DATA LISTING START

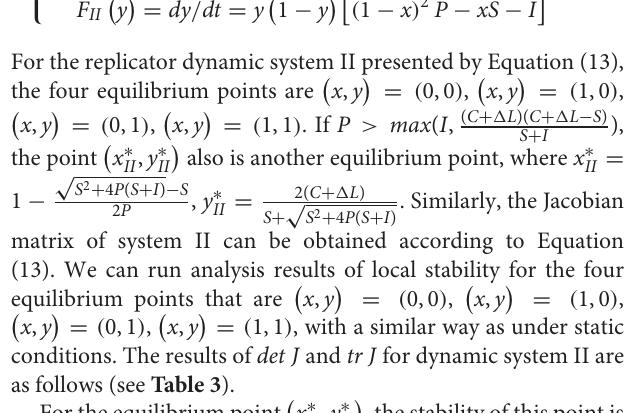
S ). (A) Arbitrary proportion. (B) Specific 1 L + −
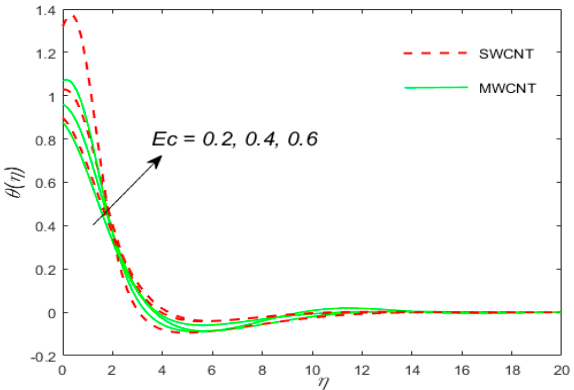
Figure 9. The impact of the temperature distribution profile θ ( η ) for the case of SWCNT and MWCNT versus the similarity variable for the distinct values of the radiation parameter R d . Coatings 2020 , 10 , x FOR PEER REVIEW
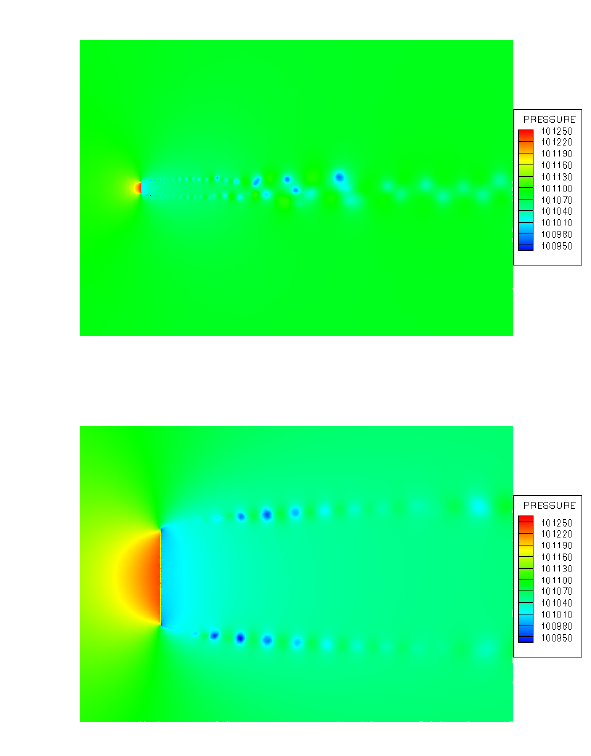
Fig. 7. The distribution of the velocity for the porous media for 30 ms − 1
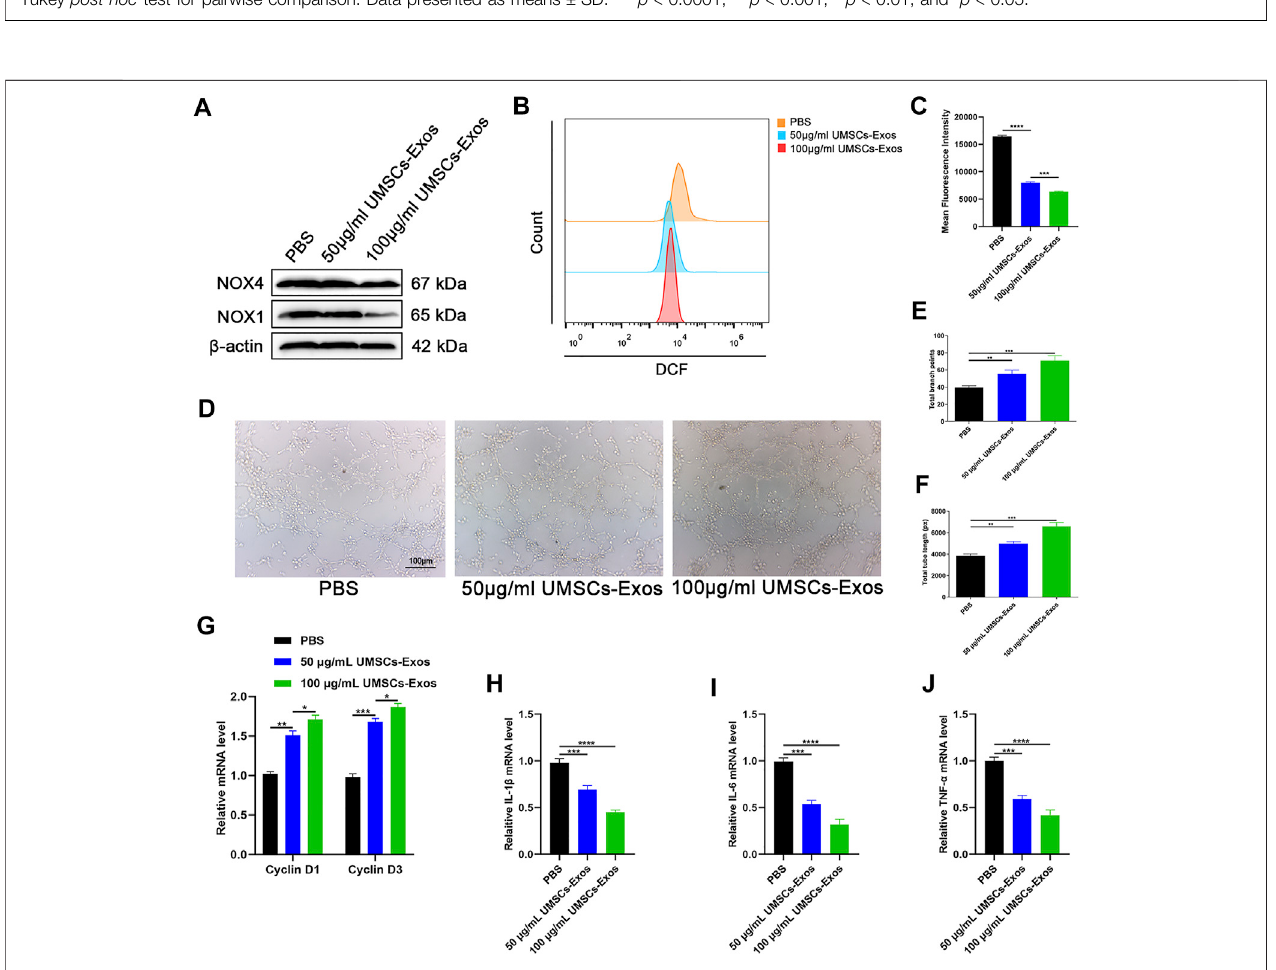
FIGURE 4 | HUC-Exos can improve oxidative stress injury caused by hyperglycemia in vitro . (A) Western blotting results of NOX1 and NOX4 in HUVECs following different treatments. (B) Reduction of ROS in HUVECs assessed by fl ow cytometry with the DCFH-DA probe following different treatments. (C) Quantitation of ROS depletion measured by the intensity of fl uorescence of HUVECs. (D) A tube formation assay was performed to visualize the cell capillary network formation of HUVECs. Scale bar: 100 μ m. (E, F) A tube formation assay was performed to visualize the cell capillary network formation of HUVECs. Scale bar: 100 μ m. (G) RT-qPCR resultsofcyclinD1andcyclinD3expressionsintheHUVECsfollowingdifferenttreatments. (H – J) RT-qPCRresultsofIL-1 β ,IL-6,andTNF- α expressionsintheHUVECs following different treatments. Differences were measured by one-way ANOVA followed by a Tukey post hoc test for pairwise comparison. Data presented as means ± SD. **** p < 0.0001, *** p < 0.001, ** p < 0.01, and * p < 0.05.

DATA LISTING END
DATA LISTING START

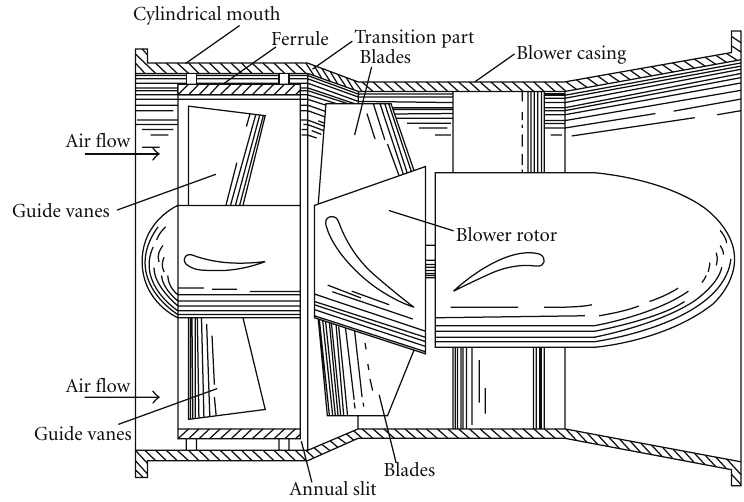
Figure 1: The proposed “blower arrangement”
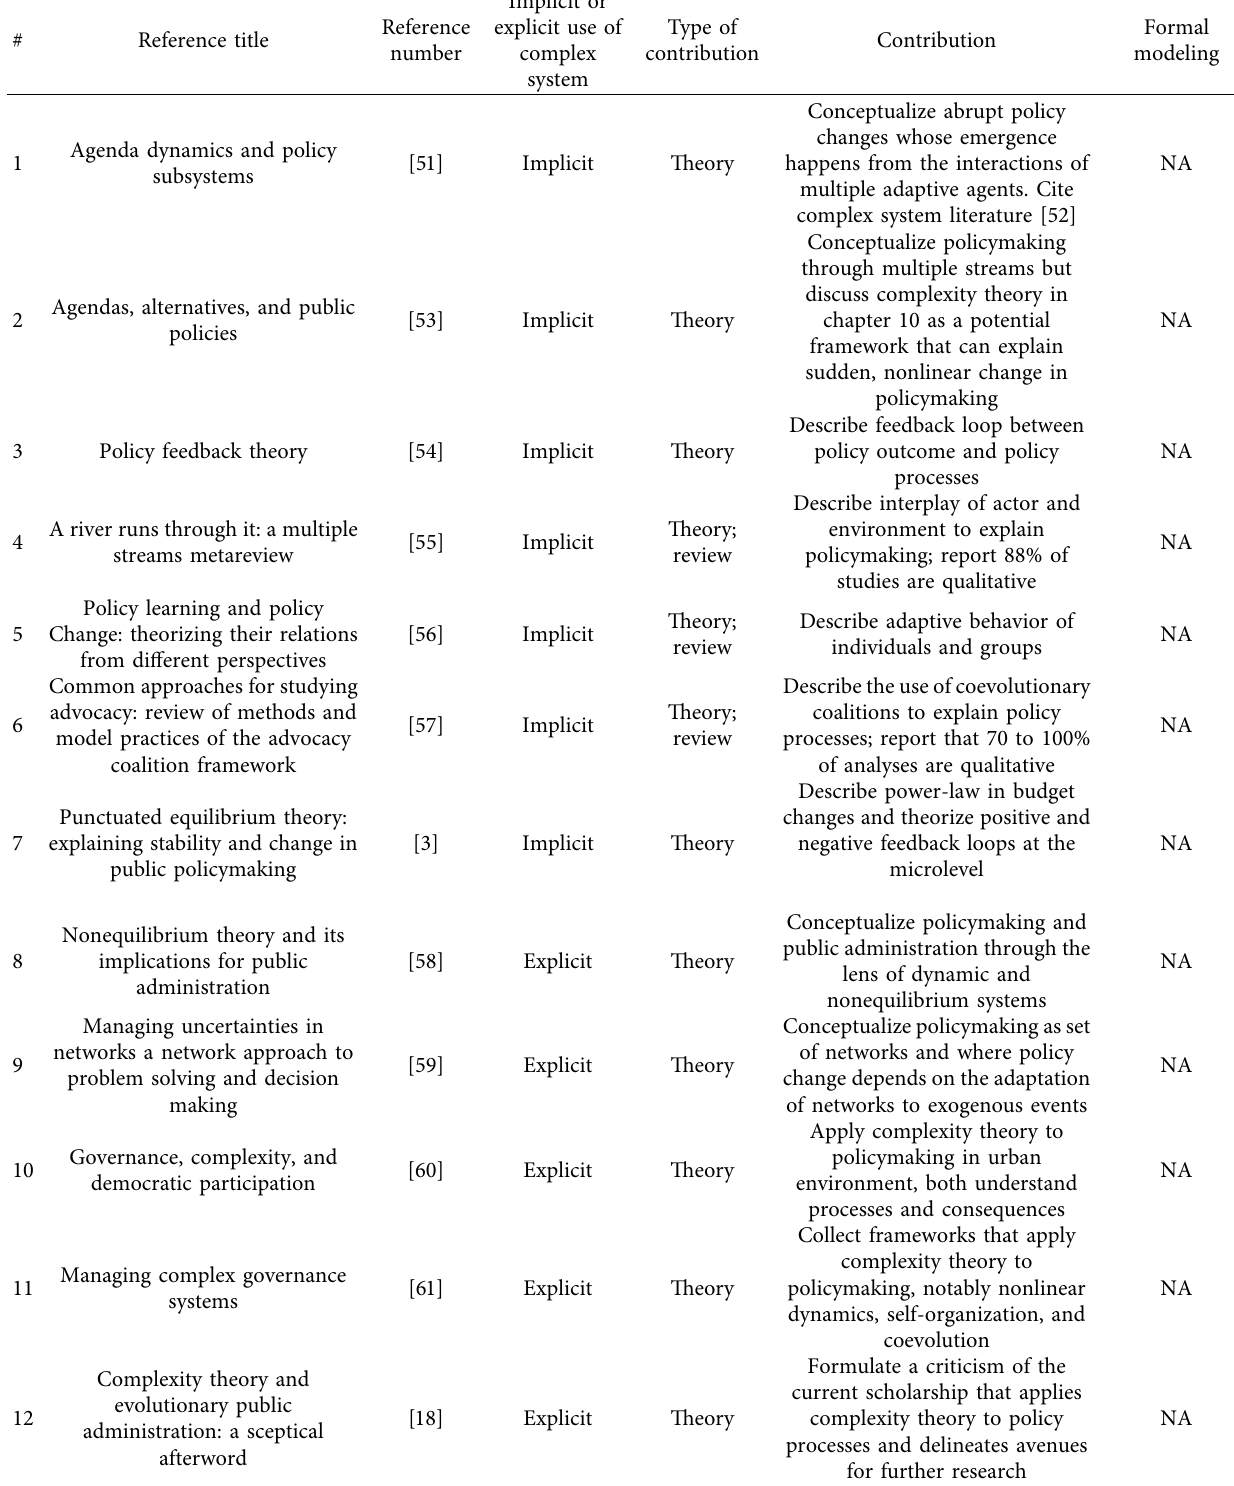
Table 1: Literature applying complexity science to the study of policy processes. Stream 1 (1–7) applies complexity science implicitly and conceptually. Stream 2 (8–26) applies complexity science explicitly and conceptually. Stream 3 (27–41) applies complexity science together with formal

DATA LISTING END
DATA LISTING START

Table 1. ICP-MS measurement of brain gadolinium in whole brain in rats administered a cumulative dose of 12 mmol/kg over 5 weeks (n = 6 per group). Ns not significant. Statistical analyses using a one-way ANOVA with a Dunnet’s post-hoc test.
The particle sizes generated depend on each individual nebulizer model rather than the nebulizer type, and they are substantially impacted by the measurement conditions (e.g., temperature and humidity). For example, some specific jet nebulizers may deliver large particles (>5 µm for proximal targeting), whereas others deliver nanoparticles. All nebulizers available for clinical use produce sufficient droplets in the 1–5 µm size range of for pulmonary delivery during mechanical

DATA LISTING END

§ EXERCISE OBJECTIVE:
Set down exactly the lines above, from the line containing "Fig. 7. The" through the line containing "FIGURE 4 | HUC-Exos". Skip the pictures.

§ EXERCISE OUTPUT:
Fig. 7. The distribution of the velocity for the porous media for 30 ms − 1
FIGURE 4 | HUC-Exos can improve oxidative stress injury caused by hyperglycemia in vitro . (A) Western blotting results of NOX1 and NOX4 in HUVECs following different treatments. (B) Reduction of ROS in HUVECs assessed by fl ow cytometry with the DCFH-DA probe following different treatments. (C) Quantitation of ROS depletion measured by the intensity of fl uorescence of HUVECs. (D) A tube formation assay was performed to visualize the cell capillary network formation of HUVECs. Scale bar: 100 μ m. (E, F) A tube formation assay was performed to visualize the cell capillary network formation of HUVECs. Scale bar: 100 μ m. (G) RT-qPCR resultsofcyclinD1andcyclinD3expressionsintheHUVECsfollowingdifferenttreatments. (H – J) RT-qPCRresultsofIL-1 β ,IL-6,andTNF- α expressionsintheHUVECs following different treatments. Differences were measured by one-way ANOVA followed by a Tukey post hoc test for pairwise comparison. Data presented as means ± SD. **** p < 0.0001, *** p < 0.001, ** p < 0.01, and * p < 0.05.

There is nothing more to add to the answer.